Data under study Start Marker
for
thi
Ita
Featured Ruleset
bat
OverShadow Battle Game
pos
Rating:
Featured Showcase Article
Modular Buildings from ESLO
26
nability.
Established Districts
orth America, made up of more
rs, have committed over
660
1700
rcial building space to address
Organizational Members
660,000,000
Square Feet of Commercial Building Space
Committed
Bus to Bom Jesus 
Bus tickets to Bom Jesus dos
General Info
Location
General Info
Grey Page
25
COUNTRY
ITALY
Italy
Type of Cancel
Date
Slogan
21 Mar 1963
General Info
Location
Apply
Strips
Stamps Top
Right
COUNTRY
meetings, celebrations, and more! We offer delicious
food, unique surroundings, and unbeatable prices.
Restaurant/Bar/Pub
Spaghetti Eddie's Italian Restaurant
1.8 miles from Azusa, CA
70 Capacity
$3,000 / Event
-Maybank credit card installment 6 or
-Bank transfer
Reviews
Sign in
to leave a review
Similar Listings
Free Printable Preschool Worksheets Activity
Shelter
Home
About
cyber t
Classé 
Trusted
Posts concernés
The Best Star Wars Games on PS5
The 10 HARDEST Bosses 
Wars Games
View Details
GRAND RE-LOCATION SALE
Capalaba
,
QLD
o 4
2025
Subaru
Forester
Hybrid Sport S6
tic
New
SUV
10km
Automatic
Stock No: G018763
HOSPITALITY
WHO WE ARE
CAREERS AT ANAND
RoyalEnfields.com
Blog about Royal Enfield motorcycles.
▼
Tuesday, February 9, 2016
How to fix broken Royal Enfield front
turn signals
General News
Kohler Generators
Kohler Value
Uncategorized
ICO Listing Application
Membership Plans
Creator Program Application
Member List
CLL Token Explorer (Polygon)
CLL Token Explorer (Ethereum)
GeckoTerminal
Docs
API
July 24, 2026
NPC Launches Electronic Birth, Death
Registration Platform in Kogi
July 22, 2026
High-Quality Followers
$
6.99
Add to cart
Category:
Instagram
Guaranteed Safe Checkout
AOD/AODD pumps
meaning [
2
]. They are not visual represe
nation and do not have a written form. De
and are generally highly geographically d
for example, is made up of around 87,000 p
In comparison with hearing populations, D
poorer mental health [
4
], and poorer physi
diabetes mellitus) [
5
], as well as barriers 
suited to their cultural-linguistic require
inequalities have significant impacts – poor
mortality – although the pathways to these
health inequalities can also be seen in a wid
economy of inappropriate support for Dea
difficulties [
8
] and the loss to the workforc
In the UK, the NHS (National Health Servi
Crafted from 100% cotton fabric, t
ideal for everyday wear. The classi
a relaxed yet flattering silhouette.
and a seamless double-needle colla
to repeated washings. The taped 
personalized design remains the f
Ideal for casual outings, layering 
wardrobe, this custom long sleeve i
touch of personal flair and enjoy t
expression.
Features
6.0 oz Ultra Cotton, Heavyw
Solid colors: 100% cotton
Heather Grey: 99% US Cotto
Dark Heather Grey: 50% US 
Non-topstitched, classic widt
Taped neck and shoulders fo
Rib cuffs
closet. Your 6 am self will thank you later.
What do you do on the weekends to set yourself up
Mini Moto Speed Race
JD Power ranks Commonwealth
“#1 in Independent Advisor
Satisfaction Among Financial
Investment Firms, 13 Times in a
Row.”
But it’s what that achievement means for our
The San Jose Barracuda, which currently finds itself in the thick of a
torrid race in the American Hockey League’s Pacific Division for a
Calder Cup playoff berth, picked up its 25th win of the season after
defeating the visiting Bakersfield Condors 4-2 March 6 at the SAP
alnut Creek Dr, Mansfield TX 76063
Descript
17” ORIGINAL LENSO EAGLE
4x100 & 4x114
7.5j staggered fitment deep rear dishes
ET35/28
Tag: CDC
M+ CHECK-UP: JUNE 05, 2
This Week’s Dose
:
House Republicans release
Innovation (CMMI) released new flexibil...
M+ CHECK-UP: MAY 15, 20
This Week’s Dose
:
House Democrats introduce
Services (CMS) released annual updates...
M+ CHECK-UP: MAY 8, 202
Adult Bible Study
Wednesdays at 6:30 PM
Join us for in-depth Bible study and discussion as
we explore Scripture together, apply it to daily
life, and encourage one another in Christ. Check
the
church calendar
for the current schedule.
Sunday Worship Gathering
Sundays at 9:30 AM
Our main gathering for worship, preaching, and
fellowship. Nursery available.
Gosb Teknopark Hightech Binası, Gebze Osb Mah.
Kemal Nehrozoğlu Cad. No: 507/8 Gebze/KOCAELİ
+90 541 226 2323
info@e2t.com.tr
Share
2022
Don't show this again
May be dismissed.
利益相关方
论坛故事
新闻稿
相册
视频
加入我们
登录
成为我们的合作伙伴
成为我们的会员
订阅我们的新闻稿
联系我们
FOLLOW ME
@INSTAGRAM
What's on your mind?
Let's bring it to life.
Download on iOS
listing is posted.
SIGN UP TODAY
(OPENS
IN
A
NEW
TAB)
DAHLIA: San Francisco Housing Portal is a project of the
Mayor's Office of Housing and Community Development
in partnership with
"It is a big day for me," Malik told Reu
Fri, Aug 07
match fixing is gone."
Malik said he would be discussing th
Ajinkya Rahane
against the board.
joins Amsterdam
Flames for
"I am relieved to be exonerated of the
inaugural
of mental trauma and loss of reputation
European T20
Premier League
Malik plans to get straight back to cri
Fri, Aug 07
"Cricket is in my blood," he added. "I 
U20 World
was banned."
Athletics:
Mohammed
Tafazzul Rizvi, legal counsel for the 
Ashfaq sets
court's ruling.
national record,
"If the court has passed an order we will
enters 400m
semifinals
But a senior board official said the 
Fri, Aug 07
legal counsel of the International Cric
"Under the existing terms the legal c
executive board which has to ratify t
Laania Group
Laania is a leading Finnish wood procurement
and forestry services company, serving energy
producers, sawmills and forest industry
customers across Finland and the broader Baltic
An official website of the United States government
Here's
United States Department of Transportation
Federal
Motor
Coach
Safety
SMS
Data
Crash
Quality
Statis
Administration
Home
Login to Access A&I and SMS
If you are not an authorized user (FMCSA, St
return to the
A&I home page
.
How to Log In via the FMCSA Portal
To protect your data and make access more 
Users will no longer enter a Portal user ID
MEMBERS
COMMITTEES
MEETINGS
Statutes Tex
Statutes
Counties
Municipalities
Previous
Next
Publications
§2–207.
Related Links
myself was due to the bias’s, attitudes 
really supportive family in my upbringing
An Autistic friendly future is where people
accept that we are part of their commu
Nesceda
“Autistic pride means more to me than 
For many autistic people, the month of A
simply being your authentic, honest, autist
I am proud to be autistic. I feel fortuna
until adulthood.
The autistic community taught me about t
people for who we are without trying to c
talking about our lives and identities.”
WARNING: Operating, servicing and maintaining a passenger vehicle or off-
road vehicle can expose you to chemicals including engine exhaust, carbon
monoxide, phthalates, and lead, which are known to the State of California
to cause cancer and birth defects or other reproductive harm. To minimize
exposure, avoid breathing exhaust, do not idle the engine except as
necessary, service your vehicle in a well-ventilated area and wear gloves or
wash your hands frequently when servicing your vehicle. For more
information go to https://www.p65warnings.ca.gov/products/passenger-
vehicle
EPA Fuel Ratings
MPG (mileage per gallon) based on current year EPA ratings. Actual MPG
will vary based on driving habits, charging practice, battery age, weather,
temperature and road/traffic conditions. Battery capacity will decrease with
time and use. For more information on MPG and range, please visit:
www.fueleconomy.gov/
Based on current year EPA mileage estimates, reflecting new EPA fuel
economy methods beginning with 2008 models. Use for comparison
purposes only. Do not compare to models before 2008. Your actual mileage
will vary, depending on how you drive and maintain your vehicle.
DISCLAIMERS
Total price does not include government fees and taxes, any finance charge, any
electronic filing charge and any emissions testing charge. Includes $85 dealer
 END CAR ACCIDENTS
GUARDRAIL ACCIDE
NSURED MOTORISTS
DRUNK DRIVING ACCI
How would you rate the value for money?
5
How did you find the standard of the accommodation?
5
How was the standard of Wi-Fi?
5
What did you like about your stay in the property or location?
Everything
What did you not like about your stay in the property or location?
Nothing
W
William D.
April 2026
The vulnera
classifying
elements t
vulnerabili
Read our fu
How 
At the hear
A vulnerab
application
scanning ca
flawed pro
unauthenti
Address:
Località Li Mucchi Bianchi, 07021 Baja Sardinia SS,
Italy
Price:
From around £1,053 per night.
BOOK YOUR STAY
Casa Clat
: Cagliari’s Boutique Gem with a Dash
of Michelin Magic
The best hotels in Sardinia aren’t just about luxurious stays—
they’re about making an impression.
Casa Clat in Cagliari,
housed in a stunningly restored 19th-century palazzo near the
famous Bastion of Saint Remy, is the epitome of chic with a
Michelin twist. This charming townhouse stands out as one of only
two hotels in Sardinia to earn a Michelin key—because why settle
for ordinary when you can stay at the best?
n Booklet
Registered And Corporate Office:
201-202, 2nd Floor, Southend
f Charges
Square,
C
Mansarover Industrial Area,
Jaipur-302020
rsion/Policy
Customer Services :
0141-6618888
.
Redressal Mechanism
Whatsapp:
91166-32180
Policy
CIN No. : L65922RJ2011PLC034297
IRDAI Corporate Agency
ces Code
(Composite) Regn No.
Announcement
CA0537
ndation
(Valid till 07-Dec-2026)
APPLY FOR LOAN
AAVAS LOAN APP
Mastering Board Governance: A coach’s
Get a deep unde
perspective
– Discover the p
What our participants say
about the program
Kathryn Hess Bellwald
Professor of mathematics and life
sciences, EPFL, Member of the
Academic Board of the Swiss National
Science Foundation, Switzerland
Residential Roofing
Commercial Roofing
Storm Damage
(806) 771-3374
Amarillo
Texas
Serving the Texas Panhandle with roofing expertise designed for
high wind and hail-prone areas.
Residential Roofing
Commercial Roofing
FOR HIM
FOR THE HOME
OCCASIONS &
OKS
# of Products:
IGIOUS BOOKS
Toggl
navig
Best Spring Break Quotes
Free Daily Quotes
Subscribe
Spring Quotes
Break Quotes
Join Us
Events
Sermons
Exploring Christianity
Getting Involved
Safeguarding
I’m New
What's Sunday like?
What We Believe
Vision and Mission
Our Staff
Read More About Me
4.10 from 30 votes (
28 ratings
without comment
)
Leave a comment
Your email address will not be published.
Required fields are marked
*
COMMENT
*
Data under study End Marker
**Work task**
From the entries, copy every line in which the word "Featured" occurs.

**Exercise response**
Featured Ruleset
Featured Showcase Article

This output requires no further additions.